Noi tutti siamo chiamati a promuovere una economia armonica, nel tempo, nello spazio, nelle relazioni ad ogni livello.

L’economia è uno scambio mirabile: si produce una cosa per avere un’altra cosa. È il seme che muore che produce molto frutto: ancora una volta mirabile scambio. Nella vera economia si consuma la vita per rimanere in vita, si offre il sudore del proprio lavoro per guadagnare il pane quotidiano. Ogni diritto è un dovere maturato. E non il contrario. È una economia che esige la purificazione dal vizio, dai tanti vizi che producono sprechi ed ingiustizie. I piccoli vizi generano sempre gravi squilibri macroeconomici. È certamente questa vera economia etica dai frutti eterni e universali, poiché il frutto prodotto è sempre infinitamente ed eternamente più alto del dono offerto. Oggi, invece e purtroppo, molte economie sono per la morte: si mortifica o finanche si uccide l’uomo solo per sete di guadagno disonesto. Quando per un profitto maggiore si conduce un uomo alla perdita della dignità ed alla morte non si produce vera economia. Il Vangelo ci fornisce, forse, uno degli esempi più esemplari in tal senso: il ricco cattivo, detto un tempo ricco epulone, che usò i beni solo per se stesso e non vide Lazzaro, il povero coperto di piaghe e affamato, seduto dinanzi alla sua porta. Lazzaro invece che visse la sua economia di povertà e di miseria secondo onesta e verità ed ebbe in cambio la sua eternità di gloria: il guadagno è altissimo.
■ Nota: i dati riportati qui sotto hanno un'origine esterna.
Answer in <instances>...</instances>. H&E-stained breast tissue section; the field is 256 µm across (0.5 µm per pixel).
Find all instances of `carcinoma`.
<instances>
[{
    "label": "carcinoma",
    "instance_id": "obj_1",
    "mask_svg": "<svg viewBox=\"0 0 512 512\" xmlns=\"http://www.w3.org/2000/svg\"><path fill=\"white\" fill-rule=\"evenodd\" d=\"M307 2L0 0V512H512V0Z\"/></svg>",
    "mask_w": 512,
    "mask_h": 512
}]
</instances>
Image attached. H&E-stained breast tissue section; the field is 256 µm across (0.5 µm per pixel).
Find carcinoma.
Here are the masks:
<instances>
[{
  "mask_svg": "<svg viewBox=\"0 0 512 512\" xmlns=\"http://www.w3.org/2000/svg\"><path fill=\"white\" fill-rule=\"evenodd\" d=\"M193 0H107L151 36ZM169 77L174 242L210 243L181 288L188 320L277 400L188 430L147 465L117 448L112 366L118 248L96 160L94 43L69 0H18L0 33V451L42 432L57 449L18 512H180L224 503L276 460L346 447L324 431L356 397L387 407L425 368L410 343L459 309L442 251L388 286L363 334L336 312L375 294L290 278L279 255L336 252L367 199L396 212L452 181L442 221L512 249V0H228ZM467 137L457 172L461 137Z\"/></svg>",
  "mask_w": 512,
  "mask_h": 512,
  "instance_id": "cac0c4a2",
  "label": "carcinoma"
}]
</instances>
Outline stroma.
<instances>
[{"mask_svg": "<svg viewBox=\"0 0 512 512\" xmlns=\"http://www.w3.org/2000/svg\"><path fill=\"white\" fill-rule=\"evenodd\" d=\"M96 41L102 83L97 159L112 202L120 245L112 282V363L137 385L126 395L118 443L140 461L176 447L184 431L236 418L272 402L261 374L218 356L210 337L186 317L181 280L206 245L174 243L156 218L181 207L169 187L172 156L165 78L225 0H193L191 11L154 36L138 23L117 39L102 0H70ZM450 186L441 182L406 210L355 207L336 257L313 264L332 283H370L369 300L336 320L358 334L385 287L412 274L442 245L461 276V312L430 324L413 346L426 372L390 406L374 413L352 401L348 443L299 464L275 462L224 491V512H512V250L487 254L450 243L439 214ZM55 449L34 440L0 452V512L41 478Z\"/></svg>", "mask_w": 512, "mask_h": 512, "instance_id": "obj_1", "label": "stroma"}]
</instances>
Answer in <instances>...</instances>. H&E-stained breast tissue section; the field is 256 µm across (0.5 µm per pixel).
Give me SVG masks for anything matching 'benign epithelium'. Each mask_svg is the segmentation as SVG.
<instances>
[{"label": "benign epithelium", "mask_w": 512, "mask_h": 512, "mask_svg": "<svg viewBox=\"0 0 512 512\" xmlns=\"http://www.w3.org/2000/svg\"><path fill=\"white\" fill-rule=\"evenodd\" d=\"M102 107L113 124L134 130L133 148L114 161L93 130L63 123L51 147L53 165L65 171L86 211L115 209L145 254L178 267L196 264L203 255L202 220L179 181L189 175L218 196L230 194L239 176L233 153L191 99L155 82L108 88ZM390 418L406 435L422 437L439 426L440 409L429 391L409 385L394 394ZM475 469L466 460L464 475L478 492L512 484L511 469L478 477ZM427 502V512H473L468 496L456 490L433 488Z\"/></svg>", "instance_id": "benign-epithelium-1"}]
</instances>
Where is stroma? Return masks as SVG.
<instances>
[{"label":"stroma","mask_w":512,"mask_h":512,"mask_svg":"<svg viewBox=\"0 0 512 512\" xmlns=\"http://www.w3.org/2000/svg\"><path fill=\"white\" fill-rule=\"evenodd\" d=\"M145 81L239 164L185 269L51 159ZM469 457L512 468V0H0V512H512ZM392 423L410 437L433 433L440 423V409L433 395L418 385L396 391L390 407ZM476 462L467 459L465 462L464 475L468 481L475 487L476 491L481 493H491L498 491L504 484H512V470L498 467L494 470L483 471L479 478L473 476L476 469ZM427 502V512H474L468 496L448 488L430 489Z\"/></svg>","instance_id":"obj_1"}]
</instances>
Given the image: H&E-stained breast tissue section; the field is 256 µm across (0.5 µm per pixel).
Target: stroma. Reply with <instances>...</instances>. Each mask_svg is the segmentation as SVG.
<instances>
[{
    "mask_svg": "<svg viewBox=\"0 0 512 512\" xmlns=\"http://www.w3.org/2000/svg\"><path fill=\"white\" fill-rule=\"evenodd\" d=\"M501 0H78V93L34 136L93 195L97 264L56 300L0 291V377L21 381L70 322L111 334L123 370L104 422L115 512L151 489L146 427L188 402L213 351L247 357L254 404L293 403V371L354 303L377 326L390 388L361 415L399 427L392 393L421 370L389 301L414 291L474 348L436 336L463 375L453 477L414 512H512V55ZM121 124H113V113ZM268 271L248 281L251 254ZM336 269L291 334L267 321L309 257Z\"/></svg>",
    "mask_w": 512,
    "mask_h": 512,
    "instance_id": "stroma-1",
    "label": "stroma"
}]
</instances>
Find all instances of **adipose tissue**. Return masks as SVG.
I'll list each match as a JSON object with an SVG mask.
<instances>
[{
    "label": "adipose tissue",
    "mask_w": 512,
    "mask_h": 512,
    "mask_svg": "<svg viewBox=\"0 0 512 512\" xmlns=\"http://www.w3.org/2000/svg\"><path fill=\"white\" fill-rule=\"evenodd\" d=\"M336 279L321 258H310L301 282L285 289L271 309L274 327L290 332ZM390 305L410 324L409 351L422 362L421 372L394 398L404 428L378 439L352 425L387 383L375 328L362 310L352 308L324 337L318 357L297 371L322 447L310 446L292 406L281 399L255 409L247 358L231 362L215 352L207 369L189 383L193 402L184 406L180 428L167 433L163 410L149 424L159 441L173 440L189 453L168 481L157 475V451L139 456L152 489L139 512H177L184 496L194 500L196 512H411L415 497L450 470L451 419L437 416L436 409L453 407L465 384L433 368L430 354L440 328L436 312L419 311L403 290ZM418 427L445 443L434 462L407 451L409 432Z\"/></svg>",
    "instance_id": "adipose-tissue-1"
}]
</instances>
Ma oggi chi crede in questa economia di vera comunione, vera condivisione e vera eternità?

Non credendo né nell’eternità come frutto di un presente armonico ed autentico, l’economia umana tende a definire le proprie regole con l’obiettivo di massimizzare il momento attuale e l’utilità di pochi.
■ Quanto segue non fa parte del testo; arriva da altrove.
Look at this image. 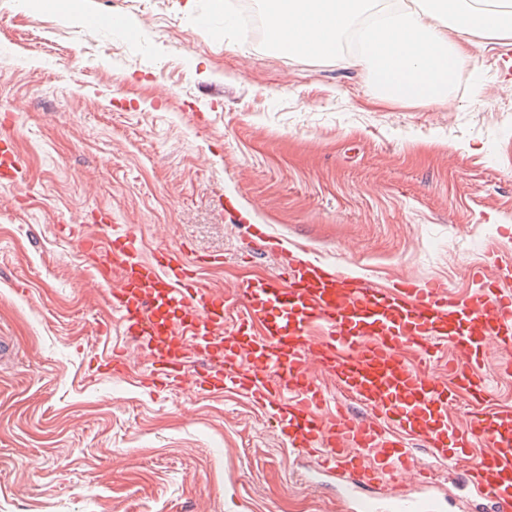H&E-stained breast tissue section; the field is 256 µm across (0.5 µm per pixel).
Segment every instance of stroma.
Instances as JSON below:
<instances>
[{"instance_id":"1","label":"stroma","mask_w":512,"mask_h":512,"mask_svg":"<svg viewBox=\"0 0 512 512\" xmlns=\"http://www.w3.org/2000/svg\"><path fill=\"white\" fill-rule=\"evenodd\" d=\"M120 13L134 27L73 24ZM446 104L381 103L348 66L225 26L210 0H0V512H339L328 477L240 392L137 378L77 245L134 227L203 286L282 279L248 224L376 282L473 294L488 250L512 258V41L466 44ZM487 100L479 107L477 99ZM123 352L127 372L97 370ZM512 352L481 365L512 408Z\"/></svg>"}]
</instances>
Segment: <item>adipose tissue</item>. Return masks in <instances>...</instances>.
I'll return each instance as SVG.
<instances>
[{"instance_id": "adipose-tissue-1", "label": "adipose tissue", "mask_w": 512, "mask_h": 512, "mask_svg": "<svg viewBox=\"0 0 512 512\" xmlns=\"http://www.w3.org/2000/svg\"><path fill=\"white\" fill-rule=\"evenodd\" d=\"M272 45L327 60L355 35L350 59L384 101L439 106L467 64L458 38L512 39V0H263Z\"/></svg>"}]
</instances>
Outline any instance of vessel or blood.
Wrapping results in <instances>:
<instances>
[{
	"mask_svg": "<svg viewBox=\"0 0 512 512\" xmlns=\"http://www.w3.org/2000/svg\"><path fill=\"white\" fill-rule=\"evenodd\" d=\"M17 173L12 144L1 140L0 179ZM79 246L109 288L125 335L159 347L146 383L243 391L289 447L334 478L344 512H444L432 473L420 469L409 443L454 465L477 436L488 449L471 463L464 487L470 497L494 499L495 512H512V410H492L490 387L478 373L486 344L512 350V294L484 283L457 299L443 283L410 279L381 289L350 269L296 254L287 285L235 284L238 324L264 326L262 336L243 343L224 324L223 293L202 286L166 252L144 259L135 233L113 234L105 252L92 240ZM448 343L457 361L444 380L427 362ZM192 351L208 364L207 374L190 369ZM322 373L335 378L349 403H331ZM463 393L470 410L457 422L448 410ZM353 401L365 416H353ZM406 479L418 496L375 490Z\"/></svg>",
	"mask_w": 512,
	"mask_h": 512,
	"instance_id": "b4317fda",
	"label": "vessel or blood"
}]
</instances>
Questo difetto di “trascendenza”, reca, a mio avviso, conseguenze gravi anche in chi si impegna nella promozione di forme orientate a creare un mondo più giusto, poiché è manchevole di una verità piena ed audace.
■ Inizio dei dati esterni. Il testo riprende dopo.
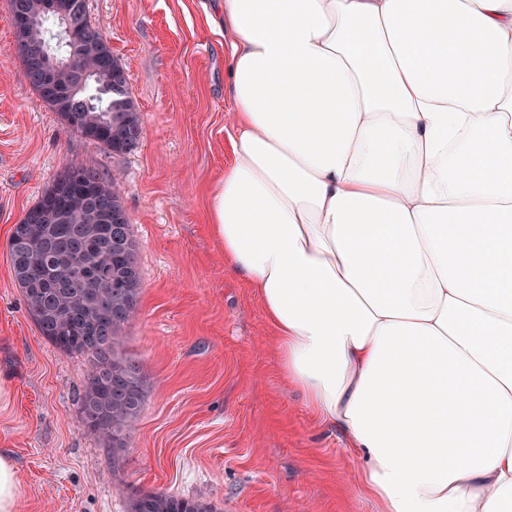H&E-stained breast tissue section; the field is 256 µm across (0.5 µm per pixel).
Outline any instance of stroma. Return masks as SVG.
Returning <instances> with one entry per match:
<instances>
[{
  "label": "stroma",
  "mask_w": 512,
  "mask_h": 512,
  "mask_svg": "<svg viewBox=\"0 0 512 512\" xmlns=\"http://www.w3.org/2000/svg\"><path fill=\"white\" fill-rule=\"evenodd\" d=\"M216 5L87 0L143 123L139 149L115 159L37 99L0 0V449L18 469L15 512H129L140 491L214 512H377L344 436L285 382L259 300L209 232L230 129ZM70 163L118 178L138 244L142 288L124 347L145 399L118 453L83 428L90 358L41 335L8 257L13 225Z\"/></svg>",
  "instance_id": "obj_1"
}]
</instances>
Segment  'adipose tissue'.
Instances as JSON below:
<instances>
[{"mask_svg":"<svg viewBox=\"0 0 512 512\" xmlns=\"http://www.w3.org/2000/svg\"><path fill=\"white\" fill-rule=\"evenodd\" d=\"M224 264L379 512H512V0H224Z\"/></svg>","mask_w":512,"mask_h":512,"instance_id":"ef3b65f1","label":"adipose tissue"}]
</instances>
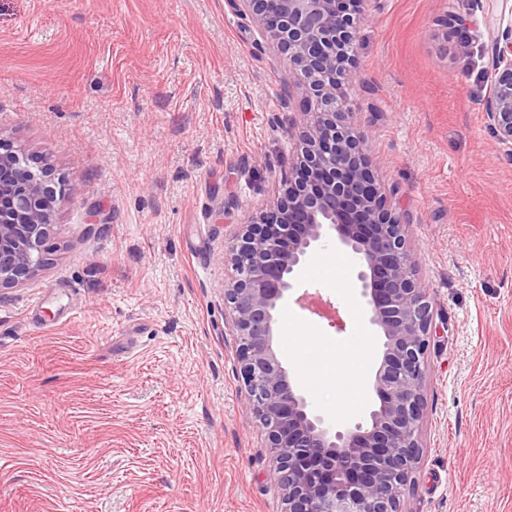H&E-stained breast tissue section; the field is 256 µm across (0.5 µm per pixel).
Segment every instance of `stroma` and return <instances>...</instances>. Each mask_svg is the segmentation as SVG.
<instances>
[{"label": "stroma", "mask_w": 512, "mask_h": 512, "mask_svg": "<svg viewBox=\"0 0 512 512\" xmlns=\"http://www.w3.org/2000/svg\"><path fill=\"white\" fill-rule=\"evenodd\" d=\"M509 15L367 0L357 32L355 118L438 325L403 512H512V158L483 109L487 23ZM287 85L232 0H0V136L49 155L68 193L46 265L0 290V512H282L223 284L291 162ZM354 283L351 256L318 252L278 311L283 361L377 350ZM305 373L337 421L375 399L372 364Z\"/></svg>", "instance_id": "35a3bbf8"}]
</instances>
È necessario, dal mio punto di vista, uno sforzo collettivo di ripensamento dei fondamentali più autentici: senza una riflessione libera ed aperta su di essi il rischio di restare intrappolati nel perimetro limitato di formule, teorie e propagande, sterili ed infruttuose, è altissimo.

Non si sprechi la lezione della storia, dunque: si abbia il coraggio di un cambiamento ontologico.

L’emergenza da Covid-19 ci offre (e ci impone) una grande possibilità (e necessità) di cambiamento.

Oltre il capitalismo, oltre ogni modello economico, per l’affermazione di un paradigma generativo, coesivo, sostenibile, inclusivo ed armonico.

Per l’Uomo e per l’Umanità, nell’autenticità.